Однако когда фигура стала приближаться к нему, по размашистым ее, крупным движениям, по гренадерскому росту Аборенков узнал не кого другого, как Марсельезу, которой не видел на подведомственном ему участке уже более полугода!
— Марсельеза, ты?! — громко вопросил он, когда она подошла к нему поближе, даже и обрадовавшись ей, потому что, хочешь, не хочешь, а чувствовал себя причастным к помещению ее в лечебницу. — Выпустили?
— Выпустили, — сказала Марсельеза, останавливаясь около него, и Аборенков удавился, как это она сказала: голос ее был тих, мягок и будто светел. В руках она держала фанерный, дорожного размера коричневый чемодан, и вообще вся была одета по-дорожному: в штанах, заправленных в сапоги, в долгополой теплой куртке вместо пальто и поверх шапки теплой серой шали, завязанной на груди крест-накрест.
— Давно ли? — недоумевая по поводу перемены, происшедшей с ней, спросил Аборенков.
— А третьего дня, — все тем же голосом ответила Марсельеза.
— А куда собралась? — кивнул Аборенков на ее чемодан, начиная подозревать про себя, что бедную Марсельезу там, где она пребывала полгода, залечили и она не совсем в себе.
Но Марсельеза ответила ему вполне разумно, и только по-прежнему непонятным оставалось происшедшее с ней преображение:
— А к Ваське в лагерь собралась. Два уж года не виделись. Соскучился, наверно. Навещу.
И, хотя Аборенков ни о чем ее больше не спрашивал, принялась объяснять: — Чего мне не съездить. С работы уволилась, не могу больше контролером работать. Что-то со мной случилось — не могу.
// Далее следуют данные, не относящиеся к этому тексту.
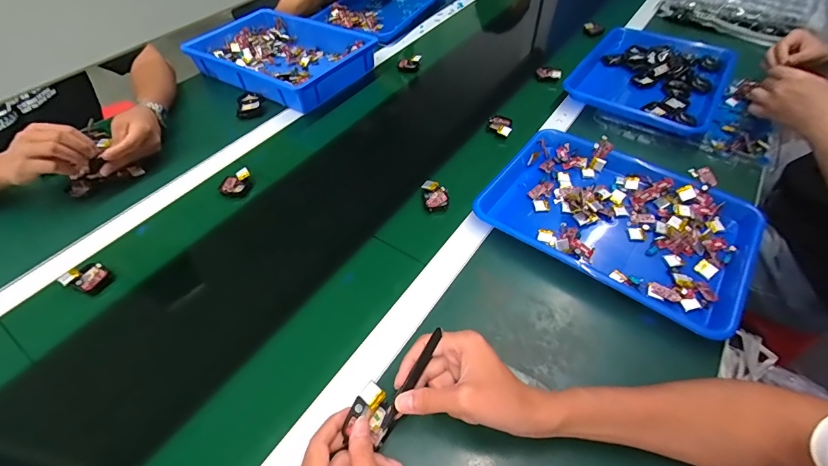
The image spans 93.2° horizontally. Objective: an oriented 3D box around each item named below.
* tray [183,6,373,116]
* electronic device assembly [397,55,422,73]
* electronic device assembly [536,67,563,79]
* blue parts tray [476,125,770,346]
[{"bbox_3d":[-0.286,-0.406,0.876,0.375,0.054,0.278,25,53,25],"label":"tray"},{"bbox_3d":[-0.010,-0.378,0.868,0.052,0.018,0.054,-3,47,2],"label":"electronic device assembly"},{"bbox_3d":[0.285,-0.339,0.832,0.023,0.018,0.068,-28,39,-20],"label":"electronic device assembly"},{"bbox_3d":[0.282,-0.024,0.550,0.339,0.034,0.239,32,58,24],"label":"blue parts tray"}]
Верный мой совсем к Трофимычам перебрался, меня едва узнает… чего ж мне не съездить?
— Съезди, Дуся, конечно. Я что, разве что имею против? — Аборенков даже, что с ним бывало чрезвычайно редко, и растерялся: не знал он, не понимал, как вести себя с этой новой Марсельезой. — Ваське привет передавай!
— Угу, — сказала Марсельеза покладисто и пошла со своим чемоданом дальше, а Аборенков, проводив ее немного взглядом, принялся метать гантели туда-сюда, вверх-вниз, в стороны-вместе еще энергичней, потому как, стоя без движения, несколько охладился, и теперь нужно было восстановить в организме утерянное тепло.
Высеялся из светлеющей небесной глуби легкий, сухой, медленный снежок, замутил мглистую даль улицы белесым туманом, исчезли в нем столбы электролиний, разлапые шесты телеантенн на крышах — и улица выпала из времени, словно бы снег шел век, два, а может, и пять веков назад…
Здесь, на этом снегопаде, я и поставлю точку. Все, больше мне нечего рассказывать. Долг мой исполнен.
Если же вас, как многих в нашем городе, мучает вопрос, что сталось с той золотой скорлупой, которая изымалась у стариков в обмен на двугривенный, то я, к сожалению, не в силах удовлетворить ваше, безусловно, законное любопытство. Это тайна, до которой у меня не получилось добраться. Слухов касательно той скорлупы, как и всегда в таких случаях, ходит множество. Говорят, будто бы и она превратилась в простую известку, говорят и противоположное: будто бы ее продали американцам на ювелирные украшения для миллионеров, и вырученные бешеные деньги в твердой валюте лежат теперь в одном из швейцарских банков на специальном счету нашего города. Но все это только слухи, никаких более или менее достоверных сведений не имеется, и я не хочу множить сплетни.